### Reading text:
________

Jane Giddan and Ellen Cole
On her move from Alaska to upstate New York, Ellen, stopped in Dallas, Texas, to visit Jane, her dearest ‘old friend’ since age 14. The pair were now approaching their 70th birthdays.
They shook their heads, unable to fathom the passage of time. They did not think of themselves as ‘old,’ which was a term that conjured up memories of their own grandmother’s knitting in their rocking chairs. Still energetic and contributing members of society, but without role models, both Ellen and Jane were both haunted by negative stereotypes of old ladies. They worried about the coming decades, but had not a clue about the reality of life at 70 and beyond.
Being academics, they began reading all they could find about aging in both scholarly and popular literature. They learned that there had been a gain of 30 additional years of life over the last century. They found lots of ‘old granny’ studies focused on decline, illness, decrepitude, and disability. Ellen’s husband suggested they write an article called Look At All The Pills On Granny’s Night Stand.
They knew there had to be more than that, so they decided to ask women themselves.
They assembled groups of women in or near their 70s in cities across the country. They developed a list of questions about the joys and challenges of turning 70, and each conversation group began to develop a life of its own. Conversations were inspiring and informative—lots of laughter and a few tears, many similar issues and some unique to the individual or the community. A group of African- American women, who grew up in the Jim Crow years, shared stories of past and present racism, and noted that ageism was not ‘their issue’. What every group had in common was valuing time spent sharing their personal thoughts, experiences, and feelings with other women of the same age.
For Jane and Ellen, the next logical step, then, was to start a blog, a place where women anywhere could gather together and join the conversation, virtually. Entries could be archived for ongoing interchanges. They sought and achieved a diverse, world-wide audience through 70Candles.com. There are more than 600 subscribers who get email notices when there is a new post, and there are untold casual participants. These people tend to find the blog through the 70 Candles Women Thriving In Their 8th Decade Facebook page, by seeing references to it in other books and articles, by word-of-mouth, or by randomly Googling some version of ‘turning 70,’ ‘women aging,’ or ‘my 70th birthday,’ as they search for connections.
Jane and Ellen were invited to post 70Candles! articles on HuffPost50, and their project was featured in two articles by Personal Health columnist Jane Brody in The New York Times. In 2015 they published their popular book, 70Candles! Women Thriving in Their 8th Decade.

________

[Source data]
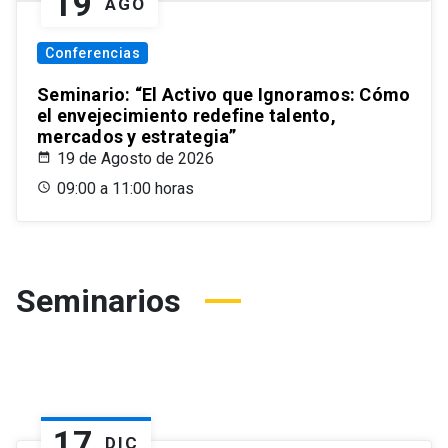
19
AGO
Conferencias
Seminario: “El Activo que Ignoramos: Cómo
el envejecimiento redefine talento,
mercados y estrategia”
19 de Agosto de 2026
09:00 a 11:00 horas
Seminarios
17
DIC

________

### Set of tasks:
[1] In the 70 Candles text, how many subscribers receive email notices when a new post appears?
[2] From the 70 Candles text, set down the stretch from "They shook their" through "70 and beyond.".
[3] List every condition the 70 Candles text names as a focus of the "old granny" studies.
The records are material separate from the 70 Candles text.

### Written answers:
[1] More than 600.

[2]
They shook their heads, unable to fathom the passage of time. They did not think of themselves as ‘old,’ which was a term that conjured up memories of their own grandmother’s knitting in their rocking chairs. Still energetic and contributing members of society, but without role models, both Ellen and Jane were both haunted by negative stereotypes of old ladies. They worried about the coming decades, but had not a clue about the reality of life at 70 and beyond.

[3] Decline, illness, decrepitude, disability